Is there any way to simulate QD laser dynamics through the Travelling Wave Laser Model (TWLM) in Interconnect? As far as I know, QD laser models have more than one carrier relations due to wetting layers, excited states, and the ground state. On the contrary, the TWLM refers only to one, so I was wondering if it’s possible to fit a complex QD model, given it’s known, to the simple TWLM? In any case, is it generally possible to simulate a QD laser in Interconnect?

Thanks for your time!

Hello @I.Skandalos,

Thank you for the question. I am not an expert on quantum dot lasers so I cannot say for sure if they can be modelled with the TWLM element. I believe that this should be possible, with the correct choices for the carrier recombination coefficients. I will have to discuss this with my colleagues and get back to you.

Let me know if you have any more questions.

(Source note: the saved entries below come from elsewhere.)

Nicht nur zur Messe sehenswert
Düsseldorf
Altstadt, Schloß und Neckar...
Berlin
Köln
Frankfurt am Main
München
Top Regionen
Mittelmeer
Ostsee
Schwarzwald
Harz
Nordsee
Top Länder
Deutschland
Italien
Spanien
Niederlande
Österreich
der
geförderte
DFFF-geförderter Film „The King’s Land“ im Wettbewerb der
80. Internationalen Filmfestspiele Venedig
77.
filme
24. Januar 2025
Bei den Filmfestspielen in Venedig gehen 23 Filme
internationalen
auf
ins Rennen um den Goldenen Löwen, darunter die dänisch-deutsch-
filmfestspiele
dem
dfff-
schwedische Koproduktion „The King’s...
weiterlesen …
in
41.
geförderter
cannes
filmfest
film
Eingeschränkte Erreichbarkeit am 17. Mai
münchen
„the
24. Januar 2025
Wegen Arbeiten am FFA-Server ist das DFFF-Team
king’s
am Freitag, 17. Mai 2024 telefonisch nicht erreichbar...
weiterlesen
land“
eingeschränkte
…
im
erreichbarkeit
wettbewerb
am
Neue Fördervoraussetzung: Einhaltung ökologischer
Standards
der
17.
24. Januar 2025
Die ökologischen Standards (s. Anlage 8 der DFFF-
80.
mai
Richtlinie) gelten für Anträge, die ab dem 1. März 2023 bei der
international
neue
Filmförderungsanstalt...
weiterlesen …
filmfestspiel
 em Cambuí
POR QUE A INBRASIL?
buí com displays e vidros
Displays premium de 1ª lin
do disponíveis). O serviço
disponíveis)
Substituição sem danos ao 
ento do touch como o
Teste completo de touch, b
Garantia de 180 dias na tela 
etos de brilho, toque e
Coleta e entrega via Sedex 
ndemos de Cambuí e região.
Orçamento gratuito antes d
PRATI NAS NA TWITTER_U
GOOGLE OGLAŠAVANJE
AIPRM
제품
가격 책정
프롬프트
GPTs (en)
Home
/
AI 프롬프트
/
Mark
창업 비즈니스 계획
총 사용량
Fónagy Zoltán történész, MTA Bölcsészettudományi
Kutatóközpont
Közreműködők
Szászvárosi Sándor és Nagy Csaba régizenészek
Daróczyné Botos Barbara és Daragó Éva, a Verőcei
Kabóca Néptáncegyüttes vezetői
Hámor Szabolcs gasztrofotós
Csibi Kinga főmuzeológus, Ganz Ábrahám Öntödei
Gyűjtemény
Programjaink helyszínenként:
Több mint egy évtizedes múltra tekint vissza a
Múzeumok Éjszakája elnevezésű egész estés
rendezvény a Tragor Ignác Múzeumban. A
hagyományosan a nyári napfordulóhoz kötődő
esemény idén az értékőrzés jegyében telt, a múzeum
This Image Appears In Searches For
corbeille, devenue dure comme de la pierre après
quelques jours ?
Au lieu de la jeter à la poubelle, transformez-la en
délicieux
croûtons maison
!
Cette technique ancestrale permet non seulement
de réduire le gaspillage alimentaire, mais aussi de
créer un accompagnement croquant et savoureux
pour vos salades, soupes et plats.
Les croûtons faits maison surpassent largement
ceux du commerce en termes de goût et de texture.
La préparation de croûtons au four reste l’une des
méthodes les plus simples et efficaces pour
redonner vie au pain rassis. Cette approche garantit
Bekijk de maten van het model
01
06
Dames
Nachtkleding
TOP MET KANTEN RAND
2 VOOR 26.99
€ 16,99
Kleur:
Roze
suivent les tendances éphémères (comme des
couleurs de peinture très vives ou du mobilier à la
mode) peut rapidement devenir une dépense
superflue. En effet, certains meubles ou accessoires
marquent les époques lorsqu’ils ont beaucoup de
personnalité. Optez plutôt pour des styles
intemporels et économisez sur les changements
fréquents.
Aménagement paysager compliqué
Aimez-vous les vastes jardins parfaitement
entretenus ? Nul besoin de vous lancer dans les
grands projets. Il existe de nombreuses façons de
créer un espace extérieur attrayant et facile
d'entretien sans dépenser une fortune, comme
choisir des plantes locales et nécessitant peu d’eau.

Thanks a lot @kjohnson! I think that a translation needs to be done between QW rate/photon equation that TWLM uses, and a usually more complex model that corresponds to QD lasers. The problem is that in the TWLM page the rate equations are not explicitly mentioned, so should we assume that it follows exactly the equations that are given in the reference (1987 Lowery)?

Hello @I.Skandalos,

I have discussed this with a colleague, and we are still looking into this. We will consult our R&D team and get back to you when we have more answers. Sorry for the delay!

Hello @I.Skandalos,

We’ve spoken with the R&D team about this issue. To fully understand your application, we have a few follow up questions:

  • Can dot gain be defined as Lorentzian with peak magnitude linearly dependent on carrier density?
  • Is it important to be able to simulate inhomogeneous spectrum broadening due to variation of optical absorption/gain properties in different dots as well as spectral hole burning?
  • Is the question related to the edge emitting type of laser or VCSEL?

Hello @kjohnson,

Thanks a lot for your reply. Please, find my answers in the same order.

  • Gain can be defined as you describe. However, I’m mainly interested in introducing experimental data of gain curves for different carrier densities.

  • No, it’s not vital for the aforementioned to be taken into account.

  • I’m interested in edge emitting lasers.


Hello @I.Skandalos,

Sorry for the delay! I’ve passed on this info to our R&D team, and I’m waiting to hear back from them. I will let you know when I have more informations.

Hello @I.Skandalos,

Thank you for your patience! The R&D team suggested that because inhomogeneous current injection is not currently possible, the best approach would be to try a chain of TWLM and waveguide elements, where each TWLM corresponds to a quantum dot. This might work if there are not too many quantum dots in the cavity, however this method has not been tested so it is difficult to say.

If you would like, you can submit a feature request to the IX here for this type of model to be implemented: https://ix.lumerical.com/

Yes, that reference gives the basics of the model (though there are some extra features in our implementation), so the rate equations should be the same.